Eric grasped his mother's hand, and walked on sometime in silence. Then he explained to her how he wished to give Roland not only knowledge, but a firm foundation of self-reliance, on which his life might rest.
"My son," replied his mother, "you have set yourself a difficult task; you want to accomplish a three-fold work at once; that is not possible. Listen to me patiently. You want to complete and perfect a neglected education; you want to lead to higher aims, gaining at the same time a moral foothold and moral elevation, without using the means handed down to you; and, finally, you want to train a youth, who knows his own wealth, to be a useful, unselfish, even self-sacrificing man. Now why do you laugh, pray? I will stop, though I might add, that you want to make a boy without a family affectionate, and a boy without a country patriotic. Now tell me why you laugh."
"Forgive me, mother; there's reason in your being called Professorin; you have discoursed like a Professor from his desk. But let me tell you that the two-fold or the five-fold task is only a simple one in the end. I confess I have often said to myself that I might make it easier, but then I would ask myself whether this was not an attempt to excuse my own desire of comfort. I must make the experiment of placing a youth upon the platform of acting freely from-—-"
"Reason?" responded the mother. "Reason may give composure, but not happiness nor blessedness; reason may not be the nourishment which suits the young spirit. Remember, my son, that meat is good food, but we do not feed a new-born child on meat instead of milk. Do you understand what I mean?"
"Yes; you mean that religion is the mother's milk of the spirit."
"Exactly," said the Mother, in triumph. "Your father always said that no man had ever produced any great work, or accomplished any great deed, who did not believe in God; God is the highest object of imaginative thought.
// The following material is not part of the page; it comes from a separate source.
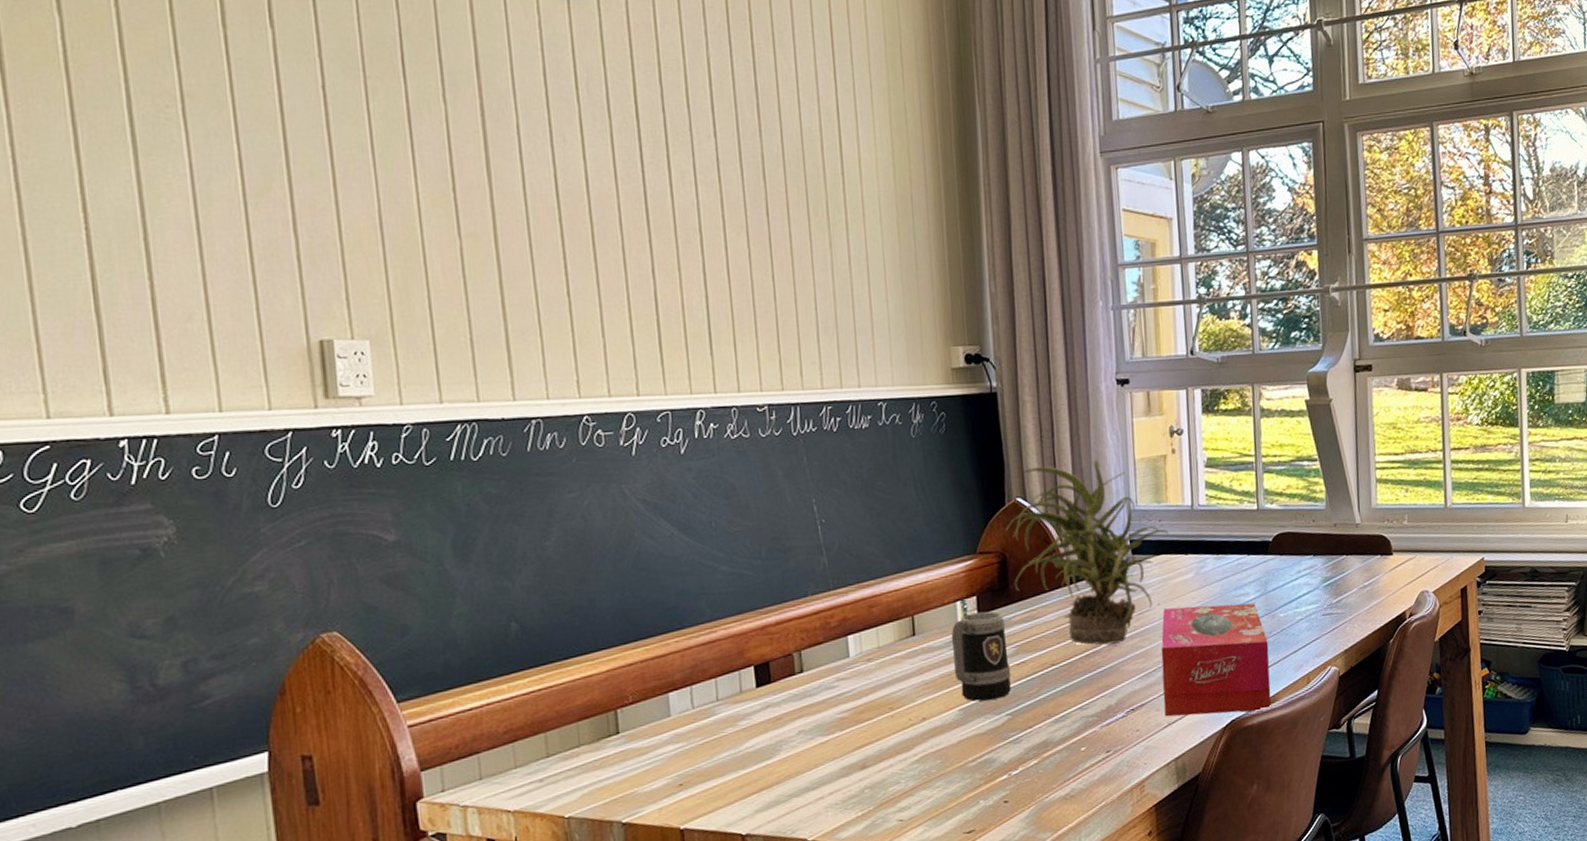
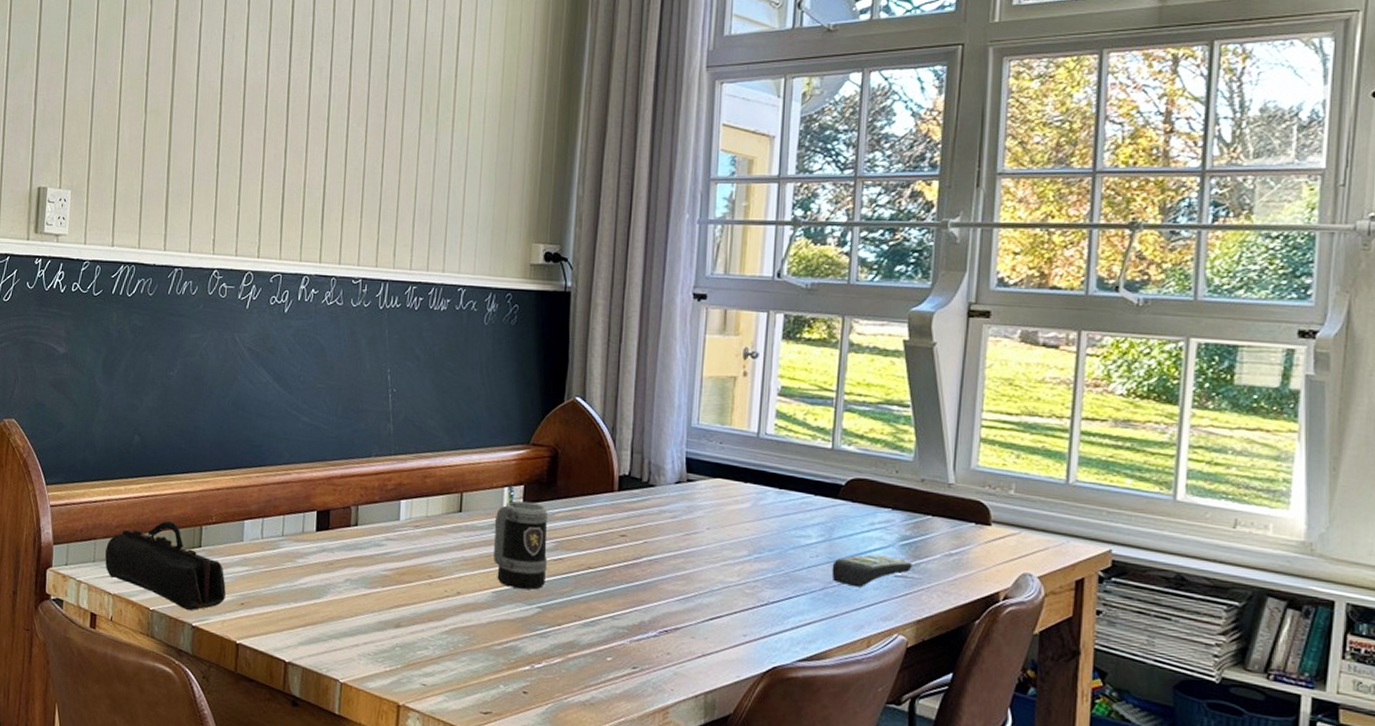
pencil case: none [494,712,659,807] -> present [105,521,226,610]
potted plant: present [1005,460,1169,645] -> none [560,369,729,561]
tissue box: present [1161,603,1271,717] -> none [700,534,826,664]
remote control: none [1270,598,1336,632] -> present [831,554,912,588]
So long as philosophy cannot show a moral law which can be written, concisely and with perfect clearness, upon two tables of stone, education must make its progress through religion."
"Mother," answered Eric, "we believe in God more truly than those who would confine him within the limits of a book, of a church, or of a special form of worship."
"Ah," said his mother, "let us drop the subject. Do you see that butterfly, flitting in great circles against the window pane? The butterfly takes the glass, from its transparency, to be the open air, and thinks that he can pass through it, but dashes his head at last against the glass wall that seemed to be nothing but air. But enough, I am not strong enough for you. If your father still lived, he could help you as no one else can."
The conversation, now turning on the father's death, wandered away from the previous subject.